I know firsthand that labor is a natural pre-cursor to birth. The two have been inexorably linked since the beginning of time. To suffer without any hope of future joy is damnation. Joy without struggle is incomplete. This theme is woven throughout the Christmas story beginning with Mary, who locked up the secret of God in her womb for nine long months, despite being tarnished as promiscuous and impure. Jesus was not to be born in Joseph’s hometown of Nazareth. This godly couple bundled up for a difficult voyage to Bethlehem before they could meet their Savior. St. Simeon waited a lifetime to finally hold the promised Christ in his arms, and the wise men traveled day and night to at last worship, with reverence, the incarnate King.
It might not seem festive to start preparing now by purging my soul of sinful tendencies. But how much more glorious is a feast when I come hungry, than when I am already full upon arriving? Our observance of Nativity does not wrap itself up the day after the birth of Christ. His arrival is just the beginning of our celebration! The post-Christmas malaise commonly associated with December 26th is incompatible with a heart filled to overflowing with the knowledge that light has invaded the darkness, and hope for the human race restored through the miracle of the Incarnation. “Christ is Born!” we’ll shout for the next 40 days, “Glorify Him!”
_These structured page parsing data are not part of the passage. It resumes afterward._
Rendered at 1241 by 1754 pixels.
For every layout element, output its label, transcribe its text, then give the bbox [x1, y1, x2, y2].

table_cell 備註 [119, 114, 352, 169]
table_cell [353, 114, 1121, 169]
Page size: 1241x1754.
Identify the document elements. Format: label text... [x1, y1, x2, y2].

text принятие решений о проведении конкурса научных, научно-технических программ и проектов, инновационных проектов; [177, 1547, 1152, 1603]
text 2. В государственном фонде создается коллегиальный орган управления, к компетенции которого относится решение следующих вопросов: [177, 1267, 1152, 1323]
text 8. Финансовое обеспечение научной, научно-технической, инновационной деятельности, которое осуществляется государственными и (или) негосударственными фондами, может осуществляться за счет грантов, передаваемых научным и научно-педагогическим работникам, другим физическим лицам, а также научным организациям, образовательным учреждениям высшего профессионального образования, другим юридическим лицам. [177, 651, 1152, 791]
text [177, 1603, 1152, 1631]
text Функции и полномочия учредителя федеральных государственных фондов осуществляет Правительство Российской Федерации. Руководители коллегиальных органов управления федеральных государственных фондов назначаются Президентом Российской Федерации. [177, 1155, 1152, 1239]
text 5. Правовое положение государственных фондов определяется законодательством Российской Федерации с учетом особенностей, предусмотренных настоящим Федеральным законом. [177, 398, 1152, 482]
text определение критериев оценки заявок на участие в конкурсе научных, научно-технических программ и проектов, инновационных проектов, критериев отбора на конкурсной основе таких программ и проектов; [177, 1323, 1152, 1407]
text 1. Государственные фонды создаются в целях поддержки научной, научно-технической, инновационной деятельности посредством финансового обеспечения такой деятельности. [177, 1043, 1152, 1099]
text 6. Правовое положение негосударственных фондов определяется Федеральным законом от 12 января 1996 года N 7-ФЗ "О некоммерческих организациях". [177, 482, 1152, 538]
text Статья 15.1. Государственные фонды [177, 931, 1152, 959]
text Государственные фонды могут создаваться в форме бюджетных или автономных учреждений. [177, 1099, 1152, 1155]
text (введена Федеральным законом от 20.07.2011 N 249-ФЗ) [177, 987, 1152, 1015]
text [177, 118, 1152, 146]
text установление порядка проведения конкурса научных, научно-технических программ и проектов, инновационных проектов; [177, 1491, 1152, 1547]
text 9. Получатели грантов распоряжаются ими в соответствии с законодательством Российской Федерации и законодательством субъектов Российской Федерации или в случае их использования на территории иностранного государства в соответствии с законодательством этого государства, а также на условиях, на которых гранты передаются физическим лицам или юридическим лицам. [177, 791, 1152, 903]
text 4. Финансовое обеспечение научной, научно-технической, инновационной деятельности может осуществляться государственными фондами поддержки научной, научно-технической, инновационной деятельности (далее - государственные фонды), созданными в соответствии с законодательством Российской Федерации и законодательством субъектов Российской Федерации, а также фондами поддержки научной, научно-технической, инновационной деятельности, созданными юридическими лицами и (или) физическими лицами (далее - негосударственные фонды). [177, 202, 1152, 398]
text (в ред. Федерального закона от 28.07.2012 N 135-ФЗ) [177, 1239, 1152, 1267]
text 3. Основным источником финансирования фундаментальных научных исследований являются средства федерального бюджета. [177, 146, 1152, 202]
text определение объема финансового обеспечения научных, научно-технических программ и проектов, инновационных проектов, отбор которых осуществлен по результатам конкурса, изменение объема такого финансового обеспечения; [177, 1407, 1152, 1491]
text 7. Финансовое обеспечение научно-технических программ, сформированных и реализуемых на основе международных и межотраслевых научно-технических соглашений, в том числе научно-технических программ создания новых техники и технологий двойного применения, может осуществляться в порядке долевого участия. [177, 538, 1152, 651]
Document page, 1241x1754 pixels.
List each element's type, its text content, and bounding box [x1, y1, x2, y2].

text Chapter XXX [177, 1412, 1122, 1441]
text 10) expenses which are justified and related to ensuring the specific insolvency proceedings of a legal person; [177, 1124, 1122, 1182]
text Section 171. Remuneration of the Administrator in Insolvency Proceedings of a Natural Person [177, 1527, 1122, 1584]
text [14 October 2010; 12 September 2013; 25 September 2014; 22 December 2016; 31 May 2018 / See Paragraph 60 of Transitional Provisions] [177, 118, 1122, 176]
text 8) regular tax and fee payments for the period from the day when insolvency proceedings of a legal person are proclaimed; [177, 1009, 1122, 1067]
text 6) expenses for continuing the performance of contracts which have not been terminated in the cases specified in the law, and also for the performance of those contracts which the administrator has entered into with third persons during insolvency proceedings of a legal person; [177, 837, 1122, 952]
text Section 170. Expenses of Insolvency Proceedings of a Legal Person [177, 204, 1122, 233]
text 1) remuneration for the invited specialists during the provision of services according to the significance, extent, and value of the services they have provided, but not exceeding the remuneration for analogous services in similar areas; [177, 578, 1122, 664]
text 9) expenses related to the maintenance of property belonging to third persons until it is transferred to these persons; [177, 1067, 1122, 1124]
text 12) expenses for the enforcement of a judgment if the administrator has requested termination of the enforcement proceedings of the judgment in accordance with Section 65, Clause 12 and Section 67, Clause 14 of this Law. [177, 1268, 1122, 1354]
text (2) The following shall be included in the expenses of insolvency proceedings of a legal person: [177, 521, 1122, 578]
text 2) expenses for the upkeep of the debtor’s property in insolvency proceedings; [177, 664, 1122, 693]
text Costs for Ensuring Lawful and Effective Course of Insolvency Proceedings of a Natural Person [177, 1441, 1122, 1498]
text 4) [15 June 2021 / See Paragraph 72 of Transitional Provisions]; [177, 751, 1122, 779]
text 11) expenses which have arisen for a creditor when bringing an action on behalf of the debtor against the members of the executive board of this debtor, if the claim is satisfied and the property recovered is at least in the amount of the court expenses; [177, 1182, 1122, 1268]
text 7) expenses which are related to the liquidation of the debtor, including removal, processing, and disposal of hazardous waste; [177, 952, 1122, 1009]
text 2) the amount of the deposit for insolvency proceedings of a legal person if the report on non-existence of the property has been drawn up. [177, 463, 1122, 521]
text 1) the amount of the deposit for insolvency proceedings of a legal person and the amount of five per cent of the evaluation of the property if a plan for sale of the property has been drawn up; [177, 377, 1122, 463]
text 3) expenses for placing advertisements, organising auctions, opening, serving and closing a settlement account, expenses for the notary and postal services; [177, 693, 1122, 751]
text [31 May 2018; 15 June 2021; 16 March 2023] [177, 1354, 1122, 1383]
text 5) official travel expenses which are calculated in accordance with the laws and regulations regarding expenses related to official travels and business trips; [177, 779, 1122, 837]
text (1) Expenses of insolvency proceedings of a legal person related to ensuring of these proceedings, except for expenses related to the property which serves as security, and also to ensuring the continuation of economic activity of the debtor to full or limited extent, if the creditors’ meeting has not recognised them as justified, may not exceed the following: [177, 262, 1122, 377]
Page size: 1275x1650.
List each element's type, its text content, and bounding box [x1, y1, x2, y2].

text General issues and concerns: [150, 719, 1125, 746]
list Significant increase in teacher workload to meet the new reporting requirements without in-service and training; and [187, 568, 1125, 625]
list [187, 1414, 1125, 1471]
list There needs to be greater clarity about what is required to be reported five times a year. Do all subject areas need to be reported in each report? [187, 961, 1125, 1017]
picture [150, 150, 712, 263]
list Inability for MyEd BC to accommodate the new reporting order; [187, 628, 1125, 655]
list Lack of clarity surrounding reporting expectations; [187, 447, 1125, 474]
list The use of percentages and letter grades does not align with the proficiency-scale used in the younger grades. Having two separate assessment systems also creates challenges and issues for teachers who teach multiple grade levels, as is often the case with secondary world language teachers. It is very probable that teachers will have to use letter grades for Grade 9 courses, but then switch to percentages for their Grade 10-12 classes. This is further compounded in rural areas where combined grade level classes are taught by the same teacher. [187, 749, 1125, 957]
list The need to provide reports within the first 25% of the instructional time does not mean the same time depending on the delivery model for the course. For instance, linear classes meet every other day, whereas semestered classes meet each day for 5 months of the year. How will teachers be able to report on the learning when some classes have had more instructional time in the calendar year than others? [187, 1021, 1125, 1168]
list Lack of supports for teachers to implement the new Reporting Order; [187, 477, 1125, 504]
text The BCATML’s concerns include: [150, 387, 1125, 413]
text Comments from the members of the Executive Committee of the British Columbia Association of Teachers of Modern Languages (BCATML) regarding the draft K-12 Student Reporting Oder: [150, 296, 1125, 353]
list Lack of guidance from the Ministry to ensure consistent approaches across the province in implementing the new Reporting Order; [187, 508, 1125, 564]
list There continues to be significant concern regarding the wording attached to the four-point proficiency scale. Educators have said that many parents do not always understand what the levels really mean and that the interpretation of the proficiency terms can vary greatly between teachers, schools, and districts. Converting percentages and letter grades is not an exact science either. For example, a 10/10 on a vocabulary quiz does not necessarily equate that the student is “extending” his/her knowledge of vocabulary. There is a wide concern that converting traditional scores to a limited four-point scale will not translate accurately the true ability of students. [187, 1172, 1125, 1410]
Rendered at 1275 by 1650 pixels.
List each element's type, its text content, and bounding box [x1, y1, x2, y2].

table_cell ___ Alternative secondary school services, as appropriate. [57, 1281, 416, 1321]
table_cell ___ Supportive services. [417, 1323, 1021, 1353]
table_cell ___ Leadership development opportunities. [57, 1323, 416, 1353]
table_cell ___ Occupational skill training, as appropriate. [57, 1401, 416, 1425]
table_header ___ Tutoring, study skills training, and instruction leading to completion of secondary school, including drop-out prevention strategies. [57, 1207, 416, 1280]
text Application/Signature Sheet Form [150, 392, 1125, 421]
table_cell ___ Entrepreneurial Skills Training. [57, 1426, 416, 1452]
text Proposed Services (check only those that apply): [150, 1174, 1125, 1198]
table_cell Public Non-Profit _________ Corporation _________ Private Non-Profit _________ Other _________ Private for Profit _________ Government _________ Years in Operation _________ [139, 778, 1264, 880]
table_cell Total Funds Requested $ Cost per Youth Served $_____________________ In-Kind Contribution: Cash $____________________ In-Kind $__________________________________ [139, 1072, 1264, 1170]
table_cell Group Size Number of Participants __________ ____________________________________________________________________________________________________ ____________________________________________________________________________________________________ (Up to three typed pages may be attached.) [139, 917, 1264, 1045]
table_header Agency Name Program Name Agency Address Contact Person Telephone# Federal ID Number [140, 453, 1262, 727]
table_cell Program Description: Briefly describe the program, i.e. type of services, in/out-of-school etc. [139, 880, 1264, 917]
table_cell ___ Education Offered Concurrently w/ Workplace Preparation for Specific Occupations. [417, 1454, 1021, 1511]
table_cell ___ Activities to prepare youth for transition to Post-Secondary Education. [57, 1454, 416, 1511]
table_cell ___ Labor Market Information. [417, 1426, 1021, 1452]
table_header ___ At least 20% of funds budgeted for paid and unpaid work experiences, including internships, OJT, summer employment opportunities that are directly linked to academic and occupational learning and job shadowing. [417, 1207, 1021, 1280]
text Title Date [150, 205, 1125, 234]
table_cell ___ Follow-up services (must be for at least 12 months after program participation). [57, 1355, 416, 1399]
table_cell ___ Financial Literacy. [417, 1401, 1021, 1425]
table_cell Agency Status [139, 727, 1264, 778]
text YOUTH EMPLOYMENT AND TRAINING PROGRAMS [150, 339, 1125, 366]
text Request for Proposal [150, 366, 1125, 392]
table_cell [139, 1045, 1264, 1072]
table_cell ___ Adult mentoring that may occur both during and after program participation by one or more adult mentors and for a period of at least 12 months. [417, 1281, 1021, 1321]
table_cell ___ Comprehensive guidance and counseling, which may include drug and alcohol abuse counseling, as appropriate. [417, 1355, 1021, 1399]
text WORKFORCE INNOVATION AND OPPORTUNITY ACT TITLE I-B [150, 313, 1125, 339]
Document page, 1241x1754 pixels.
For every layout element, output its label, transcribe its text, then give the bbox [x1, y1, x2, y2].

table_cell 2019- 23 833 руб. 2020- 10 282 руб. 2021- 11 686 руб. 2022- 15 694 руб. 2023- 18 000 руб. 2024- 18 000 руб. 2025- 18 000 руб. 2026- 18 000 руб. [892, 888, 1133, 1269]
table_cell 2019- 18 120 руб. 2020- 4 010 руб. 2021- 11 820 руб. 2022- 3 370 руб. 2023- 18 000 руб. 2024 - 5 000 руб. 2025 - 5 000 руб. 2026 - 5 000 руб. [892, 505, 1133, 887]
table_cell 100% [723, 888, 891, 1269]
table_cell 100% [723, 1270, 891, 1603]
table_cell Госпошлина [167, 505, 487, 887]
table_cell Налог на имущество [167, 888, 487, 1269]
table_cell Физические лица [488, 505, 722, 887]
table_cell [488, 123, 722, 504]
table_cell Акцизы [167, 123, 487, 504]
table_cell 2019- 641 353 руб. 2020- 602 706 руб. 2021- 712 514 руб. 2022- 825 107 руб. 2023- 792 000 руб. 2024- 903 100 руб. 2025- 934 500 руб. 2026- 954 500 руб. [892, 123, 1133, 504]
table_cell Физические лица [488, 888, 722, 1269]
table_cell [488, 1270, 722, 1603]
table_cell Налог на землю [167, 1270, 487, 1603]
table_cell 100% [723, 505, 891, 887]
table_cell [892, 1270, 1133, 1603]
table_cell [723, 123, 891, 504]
Benjamin’s arms can scarcely contain the bounty he has bought for himself. “I don’t need a bag!” he announces, precariously carrying his stuffed Mickey Mouse, plastic Robin action figure, and Buzz Light-Year book, while laying his now crumpled dollars on the counter. Oblivious to the peril, he bounds out the exit and into the busy parking lot. “Benjamin, wait!” I call out. “You have to stay with mommy.” The urgency of my voice brings him back to his senses and for moment he is paralyzed by his position. “Over here!” I shout, and with relief in his eyes he runs back to find me, wrapping his small sticky fingers in the folds of my sweater. “O.K. mom, I ‘m ready!” he announces, and together we head for the safety of home.